Like the original Napster, YouTube is a hit service in search of a business model. Unlike Napster, YouTube looks to be stumbling slowly toward both profitability and legality. The most recent bit of good news for the site is today’s announcement that Warner Music Group has inked an unprecedented deal with the Internet upstart. In return for a slice of advertising revenues, Warner will allow YouTube to host its entire music video back catalogue and—even more unusual—user-created videos can use Warner songs in their soundtracks.
Warner has done more than just “seen the light”; the music behemoth has had a full-blown, Damascus Road-style conversion when it comes to the Internet. Giving music videos away? Allowing consumers to use Wilco songs? Has the world gone mad?
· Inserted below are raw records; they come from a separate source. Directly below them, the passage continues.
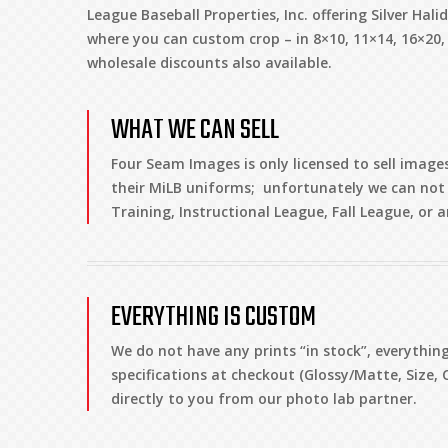
League Baseball Properties, Inc. offering Silver Hali
where you can custom crop – in 8×10, 11×14, 16×20
wholesale discounts also available.
WHAT WE CAN SELL
Four Seam Images is only licensed to sell images
their MiLB uniforms; unfortunately we can not 
Training, Instructional League, Fall League, or
EVERYTHING IS CUSTOM
We do not have any prints “in stock”, everythi
specifications at checkout (Glossy/Matte, Size, 
directly to you from our photo lab partner.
Whether Warner will backslide into the apostacy of the RIAA and Universal (both of whom have been rumbling about suing YouTube into the Stone Age) remains to be seen, but this is a positive first step. Warner, like St. Paul, will embrace those it once persecuted. Unlike St. Paul, however, Warner’s motivations are decidedly unspiritual. The music group will get a cut of the advertising revenue for ads displayed during videos that use its music. This is simple enough to determine when it comes to music videos, but much harder when a 15-year-old from Skokie throws a track into the school project she has just uploaded. To make sure that Warner gets its cut, YouTube is also rolling out a proprietary system for identifying clips of copyrighted music in its videos. This “content identification and royalty reporting system” will be rolled out by the end of the year in conjunction with the release of Warner’s material.